Ten years ago I read for the first time Matthew Givens’ column
titled, “Thanksgiving: America’s Lesson on Why Socialism
Doesn’t Work.” And I’ve been reading it to my homeschooled
kids every Thanksgiving ever since.

“When the colonists first landed” at Plymouth Rock in 1620,
Givens wrote, “they signed something called the Mayflower Compact.
Most of us have heard this document praised as an early social
contract helping different people live together. What most of us
never learned was that it was also an experiment in socialism.”

An experiment that went horribly wrong, big time.

The Mayflower Compact required that all the colonists donate all the
benefits derived from their work – farming, fishing, clothing, etc.
– into the “common stock” and only take out what they actually
needed. You know: From each according to ability; to each according
to need.

Well, as the story was told by then-Gov. William Bradford, the young
men of the colony became unhappy campers about being forced to
“spend their time and strength to work for other men’s wives and
children.” And since the non-producers got the same amount of
goodies from the common stock as producers, the producers simply
stopped producing.

As such, “the amount of food produced was never adequate.” Thus
the inadequate harvests of 1621 and 1622 did, in fact, lead to
famine, malnutrition and starvation among the Pilgrims. But it
wasn’t the Indians teaching them how to farm that ultimately
rescued the colonists from their plight.

What did? Old-fashioned American capitalism!

“In 1623,” Givens explains, “Bradford ‘gave each household a
parcel of land and told them they could keep what they produced, or
trade it away as they saw fit.” The result? “By 1624, the
colony was producing so much food that it began exporting corn.”

Vunderbar!

“Thanksgiving,” Givens concludes, “far from being the simple
and uninspiring story of a group of people learning how to farm, is
actually a celebration of what has made America itself great.

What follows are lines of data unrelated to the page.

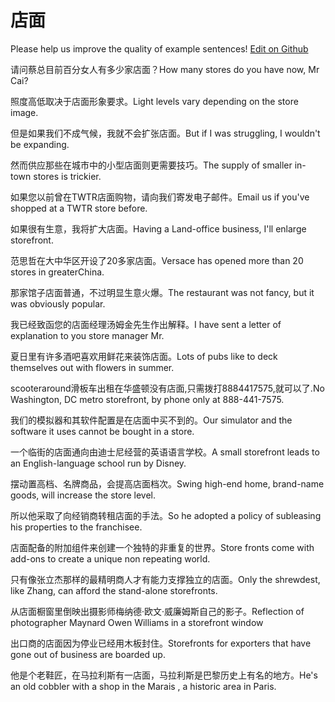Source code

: # 店面

Please help us improve the quality of example sentences! [Edit on Github](https://github.com/jiyushe/jiyu-example-sentence-source/blob/main/chinese/dianmian.md)

<p><span class="chinese">请问蔡总目前百分女人有多少家店面？</span><span class="english">How many stores do you have now, Mr Cai?</span></p>

<p><span class="chinese">照度高低取决于店面形象要求。</span><span class="english">Light levels vary depending on the store image.</span></p>

<p><span class="chinese">但是如果我们不成气候，我就不会扩张店面。</span><span class="english">But if I was struggling, I wouldn't be expanding.</span></p>

<p><span class="chinese">然而供应那些在城市中的小型店面则更需要技巧。</span><span class="english">The supply of smaller in-town stores is trickier.</span></p>

<p><span class="chinese">如果您以前曾在TWTR店面购物，请向我们寄发电子邮件。</span><span class="english">Email us if you've shopped at a TWTR store before.</span></p>

<p><span class="chinese">如果很有生意，我将扩大店面。</span><span class="english">Having a Land-office business, I'll enlarge storefront.</span></p>

<p><span class="chinese">范思哲在大中华区开设了20多家店面。</span><span class="english">Versace has opened more than 20 stores in greaterChina.</span></p>

<p><span class="chinese">那家馆子店面普通，不过明显生意火爆。</span><span class="english">The restaurant was not fancy, but it was obviously popular.</span></p>

<p><span class="chinese">我已经致函您的店面经理汤姆金先生作出解释。</span><span class="english">I have sent a letter of explanation to you store manager Mr.</span></p>

<p><span class="chinese">夏日里有许多酒吧喜欢用鲜花来装饰店面。</span><span class="english">Lots of pubs like to deck themselves out with flowers in summer.</span></p>

<p><span class="chinese">scooteraround滑板车出租在华盛顿没有店面,只需拨打8884417575,就可以了.</span><span class="english">No Washington, DC metro storefront, by phone only at 888-441-7575.</span></p>

<p><span class="chinese">我们的模拟器和其软件配置是在店面中买不到的。</span><span class="english">Our simulator and the software it uses cannot be bought in a store.</span></p>

<p><span class="chinese">一个临街的店面通向由迪士尼经营的英语语言学校。</span><span class="english">A small storefront leads to an English-language school run by Disney.</span></p>

<p><span class="chinese">摆动置高档、名牌商品，会提高店面档次。</span><span class="english">Swing high-end home, brand-name goods, will increase the store level.</span></p>

<p><span class="chinese">所以他采取了向经销商转租店面的手法。</span><span class="english">So he adopted a policy of subleasing his properties to the franchisee.</span></p>

<p><span class="chinese">店面配备的附加组件来创建一个独特的非重复的世界。</span><span class="english">Store fronts come with add-ons to create a unique non repeating world.</span></p>

<p><span class="chinese">只有像张立杰那样的最精明商人才有能力支撑独立的店面。</span><span class="english">Only the shrewdest, like Zhang, can afford the stand-alone storefronts.</span></p>

<p><span class="chinese">从店面橱窗里倒映出摄影师梅纳德·欧文·威廉姆斯自己的影子。</span><span class="english">Reflection of photographer Maynard Owen Williams in a storefront window</span></p>

<p><span class="chinese">出口商的店面因为停业已经用木板封住。</span><span class="english">Storefronts for exporters that have gone out of business are boarded up.</span></p>

<p><span class="chinese">他是个老鞋匠，在马拉利斯有一店面，马拉利斯是巴黎历史上有名的地方。</span><span class="english">He's an old cobbler with a shop in the Marais , a historic area in Paris.</span></p>

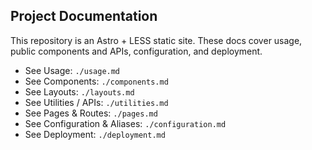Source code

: ## Project Documentation

This repository is an Astro + LESS static site. These docs cover usage, public components and APIs, configuration, and deployment.

- See Usage: `./usage.md`
- See Components: `./components.md`
- See Layouts: `./layouts.md`
- See Utilities / APIs: `./utilities.md`
- See Pages & Routes: `./pages.md`
- See Configuration & Aliases: `./configuration.md`
- See Deployment: `./deployment.md`

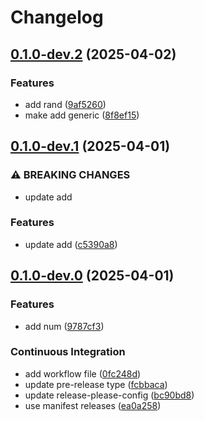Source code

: # Changelog

## [0.1.0-dev.2](https://github.com/c12i/rp-test/compare/rp-test-v0.1.0-dev.1...rp-test-v0.1.0-dev.2) (2025-04-02)


### Features

* add rand ([9af5260](https://github.com/c12i/rp-test/commit/9af526020dfef19df9c2ec91a61aa4d2b456e6a0))
* make add generic ([8f8ef15](https://github.com/c12i/rp-test/commit/8f8ef157cc32e4a4e422083ac572ebc9ed41aa96))

## [0.1.0-dev.1](https://github.com/c12i/rp-test/compare/rp-test-v0.1.0-dev.0...rp-test-v0.1.0-dev.1) (2025-04-01)


### ⚠ BREAKING CHANGES

* update add

### Features

* update add ([c5390a8](https://github.com/c12i/rp-test/commit/c5390a80925229051abfba3e8966eccb6594fb8b))

## [0.1.0-dev.0](https://github.com/c12i/rp-test/compare/rp-test-v0.1.0-dev.0...rp-test-v0.1.0-dev.0) (2025-04-01)


### Features

* add num ([9787cf3](https://github.com/c12i/rp-test/commit/9787cf3ac99e27616c24053240f2e473ef594e75))


### Continuous Integration

* add workflow file ([0fc248d](https://github.com/c12i/rp-test/commit/0fc248d2b8746f3c289a411fbdd70d8f8f788f4c))
* update pre-release type ([fcbbaca](https://github.com/c12i/rp-test/commit/fcbbaca856ed4d9d9895c08e271bf6905bfc88bd))
* update release-please-config ([bc90bd8](https://github.com/c12i/rp-test/commit/bc90bd8e7e441978fb5ca827074e94d115e4da8c))
* use manifest releases ([ea0a258](https://github.com/c12i/rp-test/commit/ea0a25812643a13a2fe24565f95c1f04db3948f9))
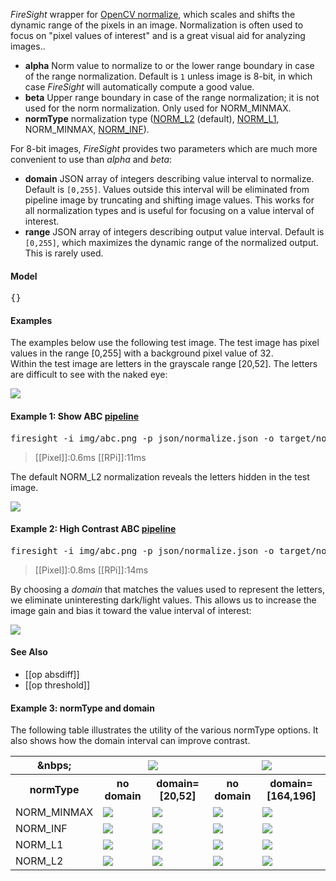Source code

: _FireSight_ wrapper for [OpenCV normalize](http://docs.opencv.org/modules/core/doc/operations_on_arrays.html#normalize), 
which scales and shifts the dynamic range of the pixels in an image. Normalization is often used
to focus on "pixel values of interest" and is a great visual aid for analyzing images..

* **alpha** Norm value to normalize to or the lower range boundary in case of the range normalization. Default is `1` unless image is 8-bit, in which case _FireSight_ will automatically compute a good value.
* **beta** Upper range boundary in case of the range normalization; it is not used for the norm normalization. Only used for NORM_MINMAX.
* **normType** normalization type ([NORM_L2](http://mathworld.wolfram.com/L2-Norm.html) (default), [NORM_L1](http://mathworld.wolfram.com/L1-Norm.html), NORM_MINMAX, [NORM_INF](http://mathworld.wolfram.com/L-Infinity-Norm.html)).

For 8-bit images, _FireSight_ provides two parameters which are much more convenient to use than _alpha_ and _beta_:

* **domain** JSON array of integers describing value interval to normalize. Default is `[0,255]`. Values outside this interval will be eliminated from pipeline image by truncating and shifting image values. This works for all normalization types and is useful for focusing on a value interval of interest.
* **range** JSON array of integers describing output value interval. Default is `[0,255]`, which maximizes the dynamic range of the normalized output. This is rarely used.

#### Model
<pre>{}</pre>

#### Examples
The examples below use the following test image. 
The test image has pixel values in the range [0,255] with a background pixel value of 32.  
Within the test image are letters in the grayscale range [20,52].
The letters are difficult to see with the naked eye:

<img src="https://github.com/firepick1/FireSight/blob/master/img/abc.png?raw=true">

#### Example 1: Show ABC [pipeline](https://github.com/firepick1/FireSight/blob/master/json/normalize.json)
<pre>firesight -i img/abc.png -p json/normalize.json -o target/normalize.png</pre>
> [[Pixel]]:0.6ms [[RPi]]:11ms

The default NORM_L2 normalization reveals the letters hidden in the test image.

<img src="https://github.com/firepick1/FireSight/blob/master/img/normalize.png?raw=true">

#### Example 2: High Contrast ABC [pipeline](https://github.com/firepick1/FireSight/blob/master/json/normalize.json)
<pre>firesight -i img/abc.png -p json/normalize.json -o target/normalize.png -Ddomain=[20,52]</pre>
> [[Pixel]]:0.8ms [[RPi]]:14ms

By choosing a _domain_ that matches the values used to represent the letters, we eliminate uninteresting dark/light values.
This allows us to increase the image gain and bias it toward the value interval of interest:

<img src="https://github.com/firepick1/FireSight/blob/master/img/normalize-l2.png?raw=true">

#### See Also
* [[op absdiff]]
* [[op threshold]]

#### Example 3: normType and domain
The following table illustrates the utility of the various normType options. 
It also shows how the domain interval can improve contrast.
<table>
<tr>
<th>&nbps;</th>
<th colspan=2> <img src="https://github.com/firepick1/FireSight/blob/master/img/abc34.png?raw=true"> </th>
<th colspan=2> <img src="https://github.com/firepick1/FireSight/blob/master/img/abc182.png?raw=true"> </th>
</tr>
<tr>
<th>normType</th>
<th>no domain</th><th>domain=[20,52]</th>
<th>no domain</th><th>domain=[164,196]</th>
</tr>

<tr>
<td>NORM_MINMAX</td>
<td> <img src="https://github.com/firepick1/FireSight/blob/master/img/abc34-minmax.png?raw=true"> </td>
<td> <img src="https://github.com/firepick1/FireSight/blob/master/img/abc34-minmax-dom.png?raw=true"> </td>
<td> <img src="https://github.com/firepick1/FireSight/blob/master/img/abc182-minmax.png?raw=true"> </td>
<td> <img src="https://github.com/firepick1/FireSight/blob/master/img/abc182-minmax-dom.png?raw=true"> </td>
</tr>

<tr>
<td>NORM_INF</td>
<td> <img src="https://github.com/firepick1/FireSight/blob/master/img/abc34-inf.png?raw=true"> </td>
<td> <img src="https://github.com/firepick1/FireSight/blob/master/img/abc34-inf-dom.png?raw=true"> </td>
<td> <img src="https://github.com/firepick1/FireSight/blob/master/img/abc182-inf.png?raw=true"> </td>
<td> <img src="https://github.com/firepick1/FireSight/blob/master/img/abc182-inf-dom.png?raw=true"> </td>
</tr>

<tr>
<td>NORM_L1</td>
<td> <img src="https://github.com/firepick1/FireSight/blob/master/img/abc34-l1.png?raw=true"> </td>
<td> <img src="https://github.com/firepick1/FireSight/blob/master/img/abc34-l1-dom.png?raw=true"> </td>
<td> <img src="https://github.com/firepick1/FireSight/blob/master/img/abc182-l1.png?raw=true"> </td>
<td> <img src="https://github.com/firepick1/FireSight/blob/master/img/abc182-l1-dom.png?raw=true"> </td>
</tr>

<tr>
<td>NORM_L2</td>
<td> <img src="https://github.com/firepick1/FireSight/blob/master/img/abc34-l2.png?raw=true"> </td>
<td> <img src="https://github.com/firepick1/FireSight/blob/master/img/abc34-l2-dom.png?raw=true"> </td>
<td> <img src="https://github.com/firepick1/FireSight/blob/master/img/abc182-l2.png?raw=true"> </td>
<td> <img src="https://github.com/firepick1/FireSight/blob/master/img/abc182-l2-dom.png?raw=true"> </td>
</tr>

</table>
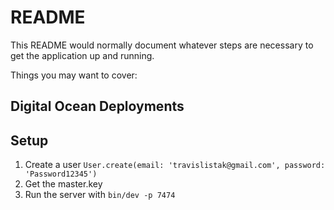 # README

This README would normally document whatever steps are necessary to get the
application up and running.

Things you may want to cover:

## Digital Ocean Deployments

## Setup
1. Create a user `User.create(email: 'travislistak@gmail.com', password: 'Password12345')`
2. Get the master.key 
3. Run the server with `bin/dev -p 7474`
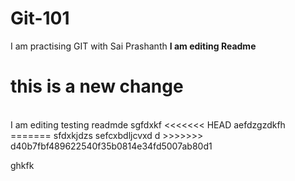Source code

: # Git-101
I am practising GIT with Sai Prashanth
<b>I am editing Readme</b>
<h1>this is a new change</h1>
<br>
I am editing testing readmde
sgfdxkf
<<<<<<< HEAD
aefdzgzdkfh
=======
sfdxkjdzs
sefcxbdljcvxd
d
>>>>>>> d40b7fbf489622540f35b0814e34fd5007ab80d1















ghkfk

It is
the story of people working together by working for themselves first,
and in so doing, improving the standard of living for everyone.”

Amen and hallelujah!

So as you sit around the Thanksgiving table this year with family and
friends munching on turkey, sweet potatoes and pumpkin pie, pause to
reflect on the true meaning of this quintessential American holiday
just as we should pause to reflect on the true meaning of Christmas
each year; that socialism is bad, even when slick-talking community
organizers from Chicago try to peddle it as “fairness.”